### TASK DIRECTIONS
Copy the lines verbatim, beginning with the line that contains "wrist: (915, 945)" and continuing through the end of the data, and only those lines.

### Collected data
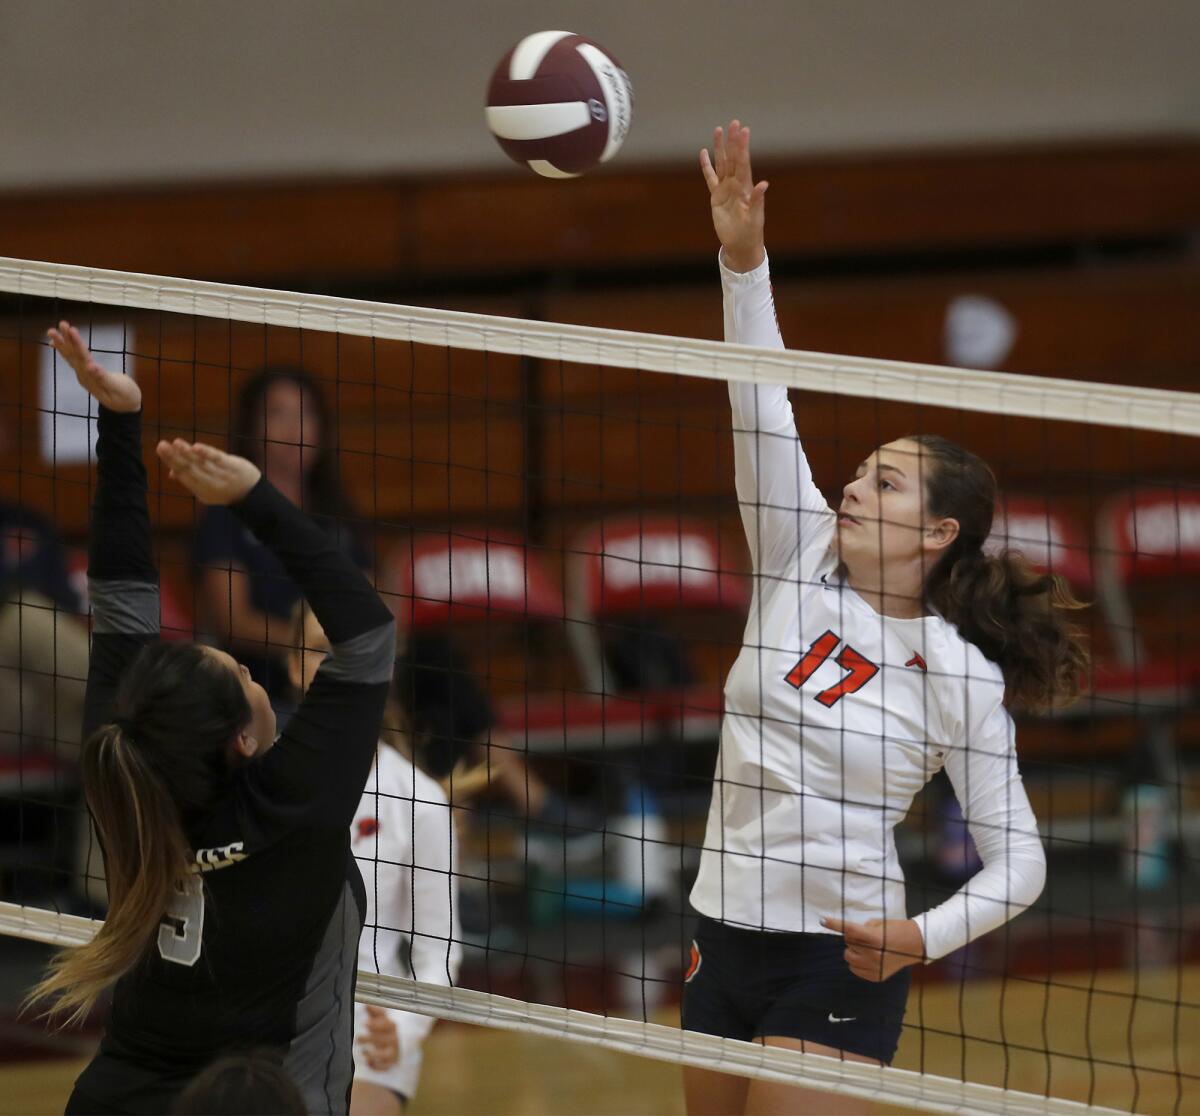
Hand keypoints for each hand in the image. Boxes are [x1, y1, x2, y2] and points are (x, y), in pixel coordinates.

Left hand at [46, 321, 140, 412]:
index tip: (71, 330)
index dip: (77, 343)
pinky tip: (56, 343)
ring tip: (54, 329)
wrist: (124, 407)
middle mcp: (83, 375)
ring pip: (70, 356)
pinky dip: (64, 349)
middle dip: (66, 339)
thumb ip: (104, 378)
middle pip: (72, 356)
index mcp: (91, 377)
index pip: (82, 357)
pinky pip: (72, 359)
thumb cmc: (126, 396)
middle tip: (61, 324)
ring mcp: (82, 374)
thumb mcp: (118, 388)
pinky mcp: (84, 372)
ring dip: (63, 342)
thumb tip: (92, 366)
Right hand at [156, 438, 260, 505]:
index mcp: (201, 491)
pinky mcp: (234, 467)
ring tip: (175, 443)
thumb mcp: (207, 488)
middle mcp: (210, 485)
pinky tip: (196, 447)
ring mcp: (223, 476)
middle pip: (189, 469)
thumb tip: (171, 472)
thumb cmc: (225, 488)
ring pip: (201, 463)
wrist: (253, 494)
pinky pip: (218, 459)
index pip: (183, 474)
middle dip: (174, 457)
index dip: (171, 462)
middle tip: (161, 445)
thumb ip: (191, 479)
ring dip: (187, 453)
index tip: (160, 449)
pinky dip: (206, 453)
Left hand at [356, 1005, 399, 1071]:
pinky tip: (368, 1063)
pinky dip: (377, 1066)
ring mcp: (393, 1051)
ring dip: (374, 1054)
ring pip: (386, 1054)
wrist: (396, 1041)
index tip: (364, 1023)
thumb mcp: (380, 1017)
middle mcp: (394, 1039)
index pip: (386, 1024)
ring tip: (362, 1052)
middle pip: (384, 1039)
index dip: (375, 1024)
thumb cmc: (383, 1027)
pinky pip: (385, 1067)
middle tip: (357, 1038)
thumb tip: (367, 1004)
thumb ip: (374, 1012)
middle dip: (371, 1039)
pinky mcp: (390, 1063)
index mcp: (392, 1026)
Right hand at [699, 120, 767, 272]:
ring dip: (720, 148)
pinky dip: (707, 166)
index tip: (743, 131)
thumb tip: (764, 184)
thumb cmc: (751, 232)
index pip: (743, 163)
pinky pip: (710, 178)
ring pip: (721, 164)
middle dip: (732, 141)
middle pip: (733, 159)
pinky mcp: (716, 197)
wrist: (741, 244)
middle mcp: (736, 184)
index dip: (743, 147)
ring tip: (718, 130)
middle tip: (733, 123)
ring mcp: (726, 189)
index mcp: (746, 188)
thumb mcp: (755, 217)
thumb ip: (758, 200)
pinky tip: (704, 153)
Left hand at [822, 917, 923, 981]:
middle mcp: (873, 955)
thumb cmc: (896, 930)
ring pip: (849, 958)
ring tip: (868, 948)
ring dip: (854, 951)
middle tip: (867, 937)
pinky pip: (855, 969)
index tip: (823, 920)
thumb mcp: (878, 924)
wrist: (915, 945)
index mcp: (874, 938)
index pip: (849, 931)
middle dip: (853, 939)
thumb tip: (847, 935)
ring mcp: (874, 968)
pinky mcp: (875, 977)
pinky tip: (870, 958)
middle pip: (848, 944)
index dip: (835, 924)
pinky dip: (858, 962)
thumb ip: (861, 929)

### ANSWER
wrist: (915, 945)
index mcp: (874, 938)
index pip: (849, 931)
middle dip: (853, 939)
thumb tip: (847, 935)
ring mcp: (874, 968)
pinky mcp: (875, 977)
pinky tip: (870, 958)
middle pip: (848, 944)
index dip: (835, 924)
pinky dip: (858, 962)
thumb ip: (861, 929)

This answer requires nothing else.